Scendiamo lungo il ripido costone che punta direttamente sulla inconfondibile macchia verde di Piano di Molarrieto, sino a che, incrociata la stradina che proviene da Acqua della Rena, e superato il Fosso della Mancosa, non ne raggiungiamo il fondo. Ancora rovine di vecchi abituri di pietra. Ancora segni di coltivi. Attraversiamo il piano verso nord, osservando le pendici che ci circondano da ogni lato, come le sponde di una enorme bacinella. Il cielo d’un azzurro intenso contrasta con il biancore delle pietre.
Si ode un lontano scampanellare di armenti. Questo paesaggio così solitario ed aspro mi affascina. I puristi delle foreste lo sdegnerebbero. Io invece ne resto ammaliato. Qui un grande albero solitario non è comprimario, come in un bosco. E’ protagonista assoluto del paesaggio, invece. Qui una macchia d’erba verde su una quinta di montagne brulle è lo sfondo di un dipinto rinascimentale.
Mentre ci avviciniamo alla conclusione del viaggio, mi volgo indietro a osservare il cammino percorso. Su una pendice pietrosa sfila lento un gregge, con un pastore vestito di fustagno. Sembra un’escrescenza della terra, uno strano animale eretto che si muove lentamente, osservando il gregge. Ci rivolge uno sguardo fugace. Risponde ad un nostro muto saluto. Mi pare chiuso nella sua bolla di semplicità e malinconia. Che tuttavia resiste in questo mondo arcaico, fatto di visioni e di miracoli quotidiani. Una cura. Per il corpo e per la mente.

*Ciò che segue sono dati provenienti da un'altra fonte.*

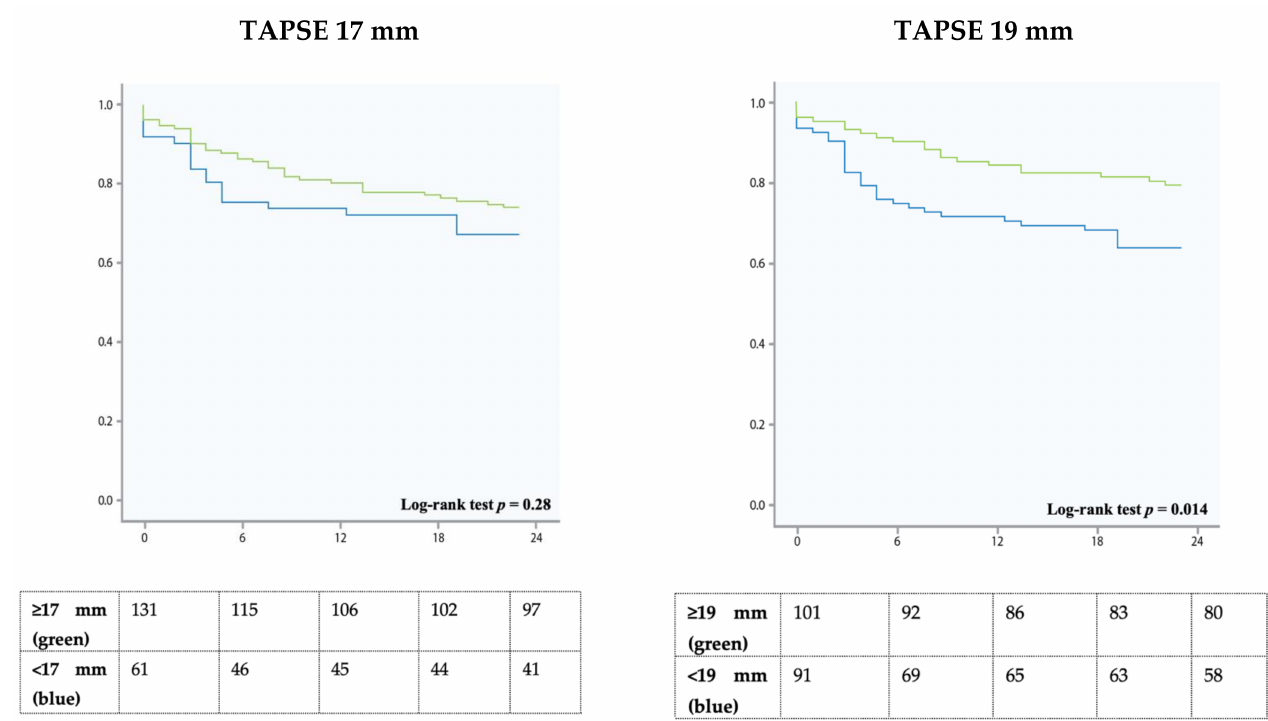
Figure 1. Kaplan Meier survival analysis showing 2-year survival of patients with tricuspid annular plane systolic excursion (TAPSE) cutoffs 17 mm and 19 mm (right). The green line indicates higher values ( ≥ 17 mm on the left, ≥ 19 mm on the right), the blue line indicates lower values (<17 mm on the left, <19 mm on the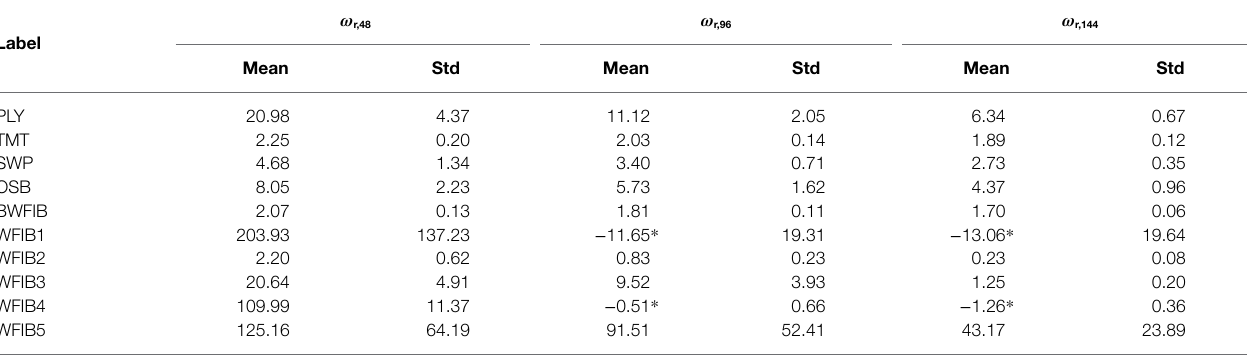
( Figure 8B ). The LFNMR relaxation time distributions indicated that water occupied smaller pores in WFIB4 as compared to WFIB1 in water-saturated state, possibly explaining the presence of this secondary absorption phase after the primary absorption phase. Also, WFIB4 was 14% less porous than WFIB1 in dry state ( Table 2 ). The lower water uptake is likely due to the smaller thickness of WFIB4 as compared the moisture concentration of WFIB4 is two times higher than WFIB1 ( Supplementary Figure 3 ).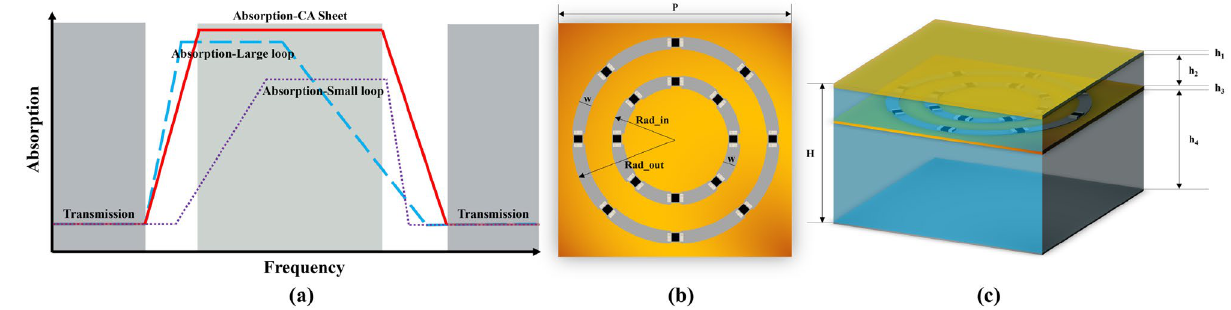
Figure 3. Geometrical configuration of the proposed CA absorber. ( a ) Design goal of unit cell; ( b ) Unit cell of the CA sheet; ( c ) Perspective view of proposed absorber.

Anch’io sono in cura. Anch’io soffro di malinconia. La malinconia è una malattia strana, struggente, talvolta deliziosa. Un malinconico non guarisce mai. Non vede il mondo, lo percepisce. Non lo accetta, lo subisce. La malinconia espande i sensi. Si diventa bersaglio involontario. Si assume su di sé un po’ del dolore del mondo. Chi non è malinconico non può capire. Semplicemente ti domanda che hai. E non capisce. Un malinconico si nutre di bellezza. Che, per quanto smagliante, è sempre effimera. E di poesia. E le poesie, si sa, son cose delicate, che evolvono fatalmente verso la retorica o il melodramma. Quando le scrivi tu, ovviamente. Non quando sono di Pedro Salinas o di Borges o di Yeats o di Patrizia Valduga o di Valerio Magrelli. O quando sono scritte da nessuno nell’aria, in una visione, in un’atmosfera. E restano inespresse. Ecco, quando mi vien voglia di scrivere una poesia non la scrivo proprio. La leggo. La vedo. Oppure me la tengo dentro. Lascio che il suo suono si espanda da solo dal mio corpo attraverso la pelle. Ed esca nel mondo. Senza parole imbarazzanti. Senza che nessun umano lo oda. Leggo poesia nei paesaggi, nella natura, nei volti, negli occhi. Questa è la cura. Bellezza e poesia. Poesia e bellezza.